Listing from a data source:
------------
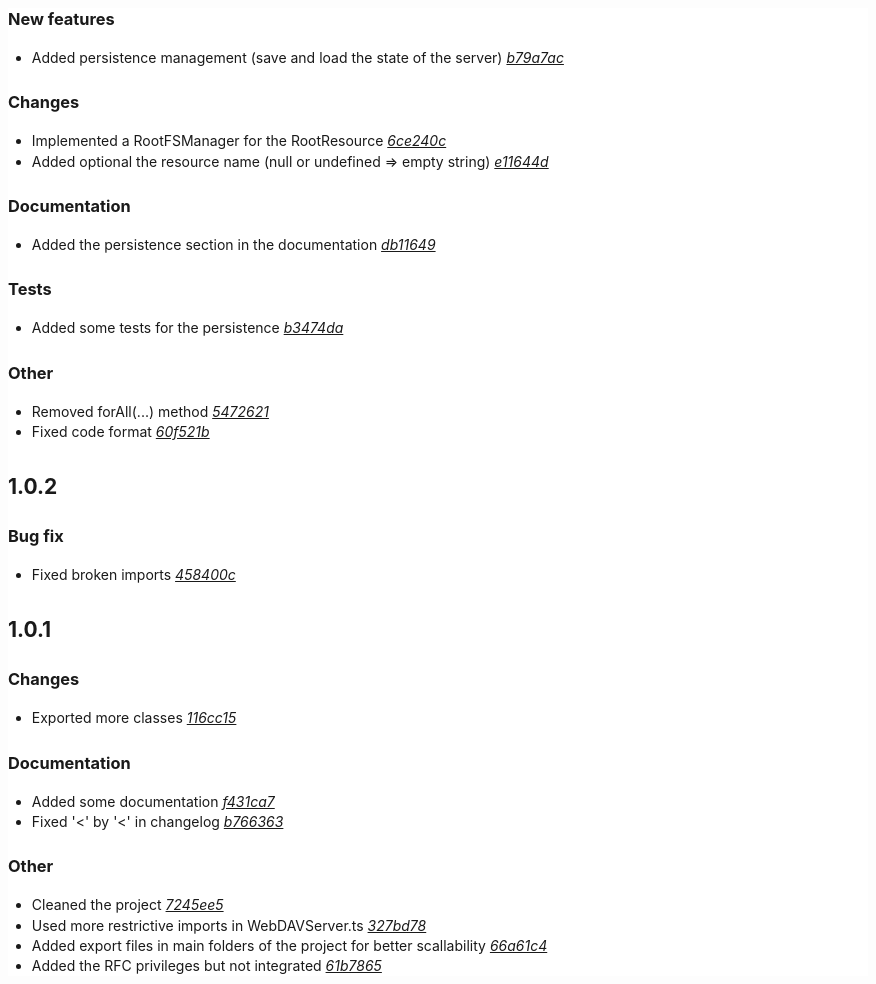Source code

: ### New features
* Added persistence management (save and load the state of the server) *[b79a7ac](https://github.com/OpenMarshal/npm-WebDAV-Server/commit/b79a7ac)*

### Changes
* Implemented a RootFSManager for the RootResource *[6ce240c](https://github.com/OpenMarshal/npm-WebDAV-Server/commit/6ce240c)*
* Added optional the resource name (null or undefined => empty string) *[e11644d](https://github.com/OpenMarshal/npm-WebDAV-Server/commit/e11644d)*

### Documentation
* Added the persistence section in the documentation *[db11649](https://github.com/OpenMarshal/npm-WebDAV-Server/commit/db11649)*

### Tests
* Added some tests for the persistence *[b3474da](https://github.com/OpenMarshal/npm-WebDAV-Server/commit/b3474da)*

### Other
* Removed forAll<T>(...) method *[5472621](https://github.com/OpenMarshal/npm-WebDAV-Server/commit/5472621)*
* Fixed code format *[60f521b](https://github.com/OpenMarshal/npm-WebDAV-Server/commit/60f521b)*

## 1.0.2

### Bug fix
* Fixed broken imports *[458400c](https://github.com/OpenMarshal/npm-WebDAV-Server/commit/458400c)*

## 1.0.1

### Changes
* Exported more classes *[116cc15](https://github.com/OpenMarshal/npm-WebDAV-Server/commit/116cc15)*

### Documentation
* Added some documentation *[f431ca7](https://github.com/OpenMarshal/npm-WebDAV-Server/commit/f431ca7)*
* Fixed '<' by '\<' in changelog *[b766363](https://github.com/OpenMarshal/npm-WebDAV-Server/commit/b766363)*

### Other
* Cleaned the project *[7245ee5](https://github.com/OpenMarshal/npm-WebDAV-Server/commit/7245ee5)*
* Used more restrictive imports in WebDAVServer.ts *[327bd78](https://github.com/OpenMarshal/npm-WebDAV-Server/commit/327bd78)*
* Added export files in main folders of the project for better scallability *[66a61c4](https://github.com/OpenMarshal/npm-WebDAV-Server/commit/66a61c4)*
* Added the RFC privileges but not integrated *[61b7865](https://github.com/OpenMarshal/npm-WebDAV-Server/commit/61b7865)*
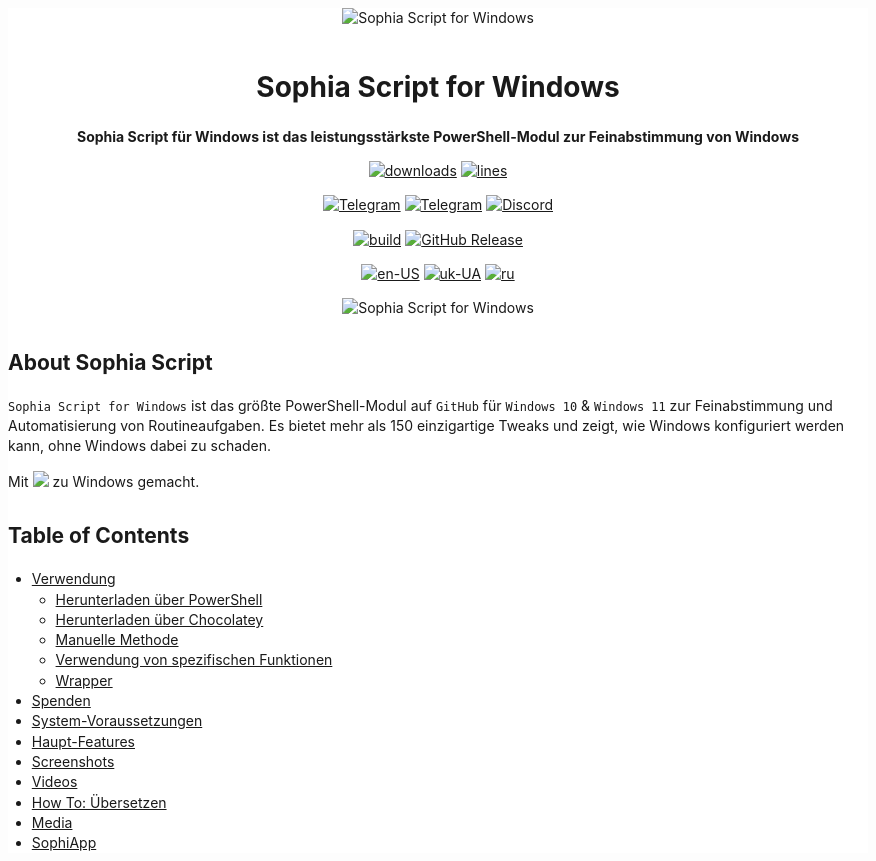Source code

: <div align="center">

<img src="https://raw.githubusercontent.com/farag2/Sophia-Script-for-Windows/refs/heads/master/img/Sophia.png" alt="Sophia Script for Windows" width='150'>

# Sophia Script for Windows

**Sophia Script für Windows ist das leistungsstärkste PowerShell-Modul zur Feinabstimmung von Windows**

[downloads-badge]: https://img.shields.io/endpoint?url=https://gist.githubusercontent.com/farag2/25ddc72387f298503b752ad5b8d16eed/raw/SophiaScriptDownloadsCount.json
[lines-badge]: https://img.shields.io/endpoint?url=https://gist.githubusercontent.com/farag2/9852d6b9569a91bf69ceba8a94cc97f4/raw/SophiaScript.json
[lines-link]: https://github.com/farag2/Sophia-Script-for-Windows/blob/master/.github/workflows/Badge_lines.yml
[badge-code]: https://github.com/farag2/Sophia-Script-for-Windows/blob/master/.github/workflows/Badge_downloads.yml

[![downloads][downloads-badge]][badge-code]
[![lines][lines-badge]][lines-link]

[telegram-news-badge]: https://img.shields.io/badge/Sophia%20News-Telegram-blue?style=flat&logo=Telegram
[telegram-news]: https://t.me/sophianews
[telegram-group]: https://t.me/sophia_chat
[telegram-group-badge]: https://img.shields.io/endpoint?color=neon&label=Sophia%20Chat&style=flat&url=https%3A%2F%2Ftg.sumanjay.workers.dev%2Fsophia_chat
[discord-news-badge]: https://discordapp.com/api/guilds/1006179075263561779/widget.png?style=shield
[discord-link]: https://discord.gg/sSryhaEv79

[![Telegram][telegram-news-badge]][telegram-news]
[![Telegram][telegram-group-badge]][telegram-group]
[![Discord][discord-news-badge]][discord-link]

[![build](https://img.shields.io/github/actions/workflow/status/farag2/Sophia-Script-for-Windows/Sophia.yml?label=build&logo=GitHub)](https://github.com/farag2/Sophia-Script-for-Windows/actions)
[![GitHub Release](https://img.shields.io/github/v/release/farag2/Sophia-Script-for-Windows?logo=GitHub)](https://github.com/farag2/Sophia-Script-for-Windows/releases/latest)

[![en-US](https://img.shields.io/badge/lang-en--us-green)](../README.md)
[![uk-UA](https://img.shields.io/badge/lang-uk--UA-blue)](./README_uk-ua.md)
[![ru](https://img.shields.io/badge/lang-ru-red)](./README_ru-ru.md)

<img src="../img/SophiaScript.png" alt="Sophia Script for Windows" width='800'>

</div>

## About Sophia Script

`Sophia Script for Windows` ist das größte PowerShell-Modul auf `GitHub` für `Windows 10` & `Windows 11` zur Feinabstimmung und Automatisierung von Routineaufgaben. Es bietet mehr als 150 einzigartige Tweaks und zeigt, wie Windows konfiguriert werden kann, ohne Windows dabei zu schaden.

Mit <img src="https://raw.githubusercontent.com/farag2/Sophia-Script-for-Windows/master/img/heart.svg" height="17px"/> zu Windows gemacht.

## Table of Contents

* [Verwendung](#verwendung)
  * [Herunterladen über PowerShell](#herunterladen-über-powershell)
  * [Herunterladen über Chocolatey](#herunterladen-über-chocolatey)
  * [Manuelle Methode](#manuelle-methode)
  * [Verwendung von spezifischen Funktionen](#verwendung-von-spezifischen-funktionen)
  * [Wrapper](#wrapper)
* [Spenden](#spenden)
* [System-Voraussetzungen](#system-voraussetzungen)
* [Haupt-Features](#haupt-features)
* [Screenshots](#screenshots)
* [Videos](#videos)
* [How To: Übersetzen](#how-to-übersetzen)
* [Media](#media)
* [SophiApp](#sophiapp-c--wpf)


[Windows-10]: https://support.microsoft.com/topic/windows-10-update-history-8127c2c6-6edf-4fdf-8b9f-0f7be1ef3562
[Windows-10-LTSC-2019]: https://support.microsoft.com/topic/windows-10-and-windows-server-2019-update-history-725fc2e1-4443-6831-a5ca-51ff5cbcb059
[Windows-10-LTSC-2021]: https://support.microsoft.com/topic/windows-10-update-history-857b8ccb-71e4-49e5-b3f6-7073197d98fb
[Windows-11-LTSC-2024]: https://support.microsoft.com/topic/windows-11-version-24h2-update-history-0929c747-1815-4543-8461-0160d16f15e5
[Windows-11-24h2]: https://support.microsoft.com/topic/windows-11-version-24h2-update-history-0929c747-1815-4543-8461-0160d16f15e5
------------
Task to complete: List every line of the listing that contains the string "gist".

Result below:
[downloads-badge]: https://img.shields.io/endpoint?url=https://gist.githubusercontent.com/farag2/25ddc72387f298503b752ad5b8d16eed/raw/SophiaScriptDownloadsCount.json
[lines-badge]: https://img.shields.io/endpoint?url=https://gist.githubusercontent.com/farag2/9852d6b9569a91bf69ceba8a94cc97f4/raw/SophiaScript.json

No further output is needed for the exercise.